I often write about the lack of characters in professional football – and how the controversy provided by Mario Balotelli and Joey Barton, for example, is deemed acceptable by many because of a distinct lack of interesting people elsewhere in the game.
Flatman, who would vary from comedian to philosopher to raconteur to astute rugby tactician in the space of a five-minute conversation, never had to resort to controversy to be seen as a character.
I once, over a few festive ales, asked an intelligent footballer, who, at the time was plying his trade in League Two, why he and his peers could not be more like Flatman – open, interesting, honest – when it came to interview time. "Because people like you would stitch me up," he replied.
That may say more about the cultures of two very different games than it does about the individuals involved – but Flatman has not spent his career operating in the lower reaches of rugby. He won the first of eight England caps at the age of 20 and spent 14 years playing in the Premiership at a time when the money and status involved in the game were skyrocketing.
Flatman is 32, and, after Achilles and shoulder problems denied him the opportunity to add to his England caps, he has finally been beaten by a hand injury. There have, unfortunately, been far too many stories written in the past year about brave men of the Bath pack having to retire. David Barnes, Lewis Moody, Andy Beattie, Duncan Bell and Flatman have now all left the field. From the dominant set of forwards put together by John Connolly in 2003, only Lee Mears remains at Bath.

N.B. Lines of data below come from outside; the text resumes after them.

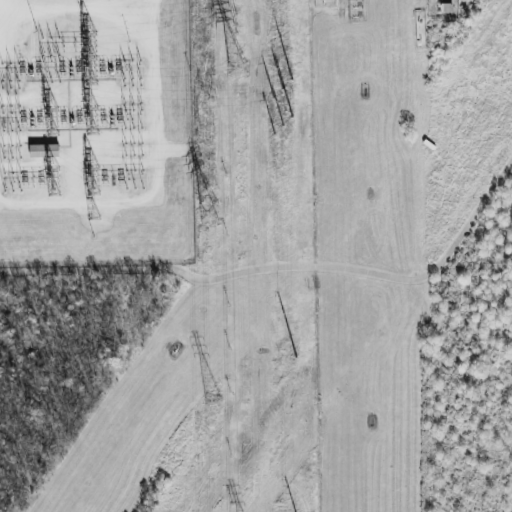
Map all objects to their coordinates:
power tower: (238, 68)
power substation: (94, 132)
building: (41, 149)
power tower: (208, 214)
road: (285, 266)
power tower: (214, 399)
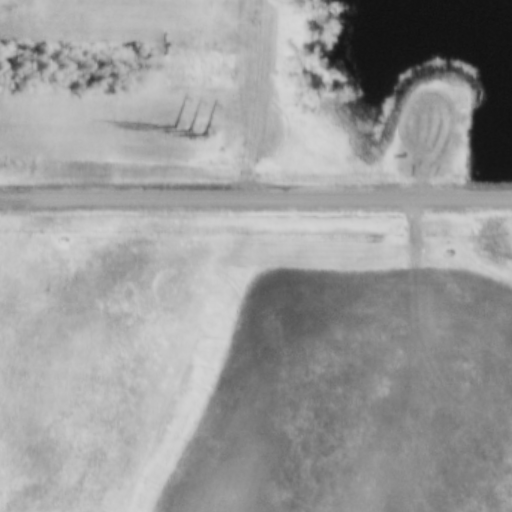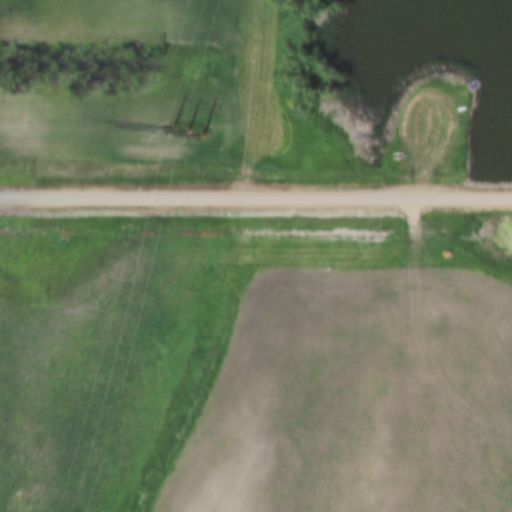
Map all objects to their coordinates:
power tower: (196, 120)
road: (256, 194)
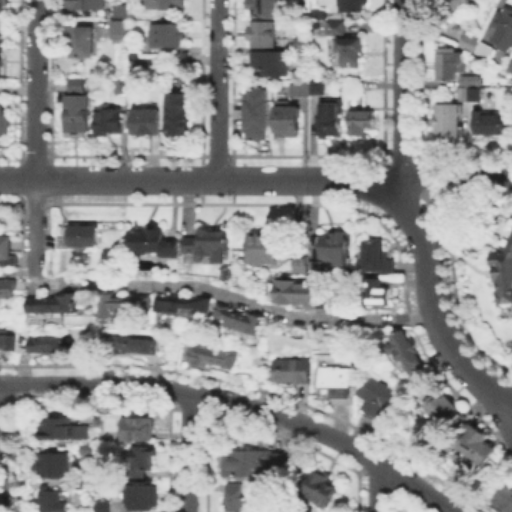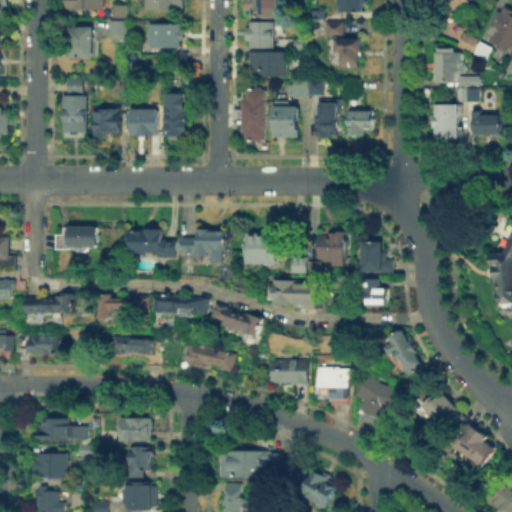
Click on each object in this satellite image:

Flatman has been a wonderful character of the game – but he was not signed by Connolly to make people laugh. A serious, uncompromising force on the field, he pushed his body to, and beyond, its limits in pursuit of being the best prop he could be.
To have played 182 times in the Premiership and 53 times in major European competition, despite the injuries he had, is a testament to his determination and ability. In one of the hardest positions on the field, Flatman gave his all – and when it was not good enough he held up his hands and admitted as much.
After starting only 19 Premiership games in four seasons between 2004-08, he told me how all he wanted was to feel as if he was a professional rugby player again. He spoke of how he felt uncomfortable alongside his team-mates every day while he was not able to contribute on the field.
That was what it all boiled down to for Flatman: comradeship, respect and being part of a team. Individual success or glory was not his thing and he talked often about the 'mates' with whom he stood alongside on the field.
Even when Bath's hard-partying culture spiralled out of control in 2009, while, privately, Flatman probably recognised things had gone too far, he would never have gone on the record to criticise his team-mates. He was a mate first and foremost and always placed a great emphasis and significance on friendship. He is the kind of bloke from which every stag do could benefit.
The rugby field has lost a remarkable competitor – one who played his senior rugby exclusively in the professional era, but who carried all the best traits of the amateur days and held them close to his heart. Thankfully, Flatman will remain in the game in various capacities and we have certainly not heard the last of his wisdom.
Only three weeks ago, he wrote the following on the subject of the rugby player's summer holiday: "The summer break remains a wonderful time. OK, so for 10 or 15 years we cannot ever quite relax completely but this, for me, is a small price to pay.
"We are a blessed few and we are very lucky that our ultimate goal – running out to play for great clubs with our mates – motivates us in an instant."
Proof, if it were needed, of just how fragile and temporary a career in professional sport can be.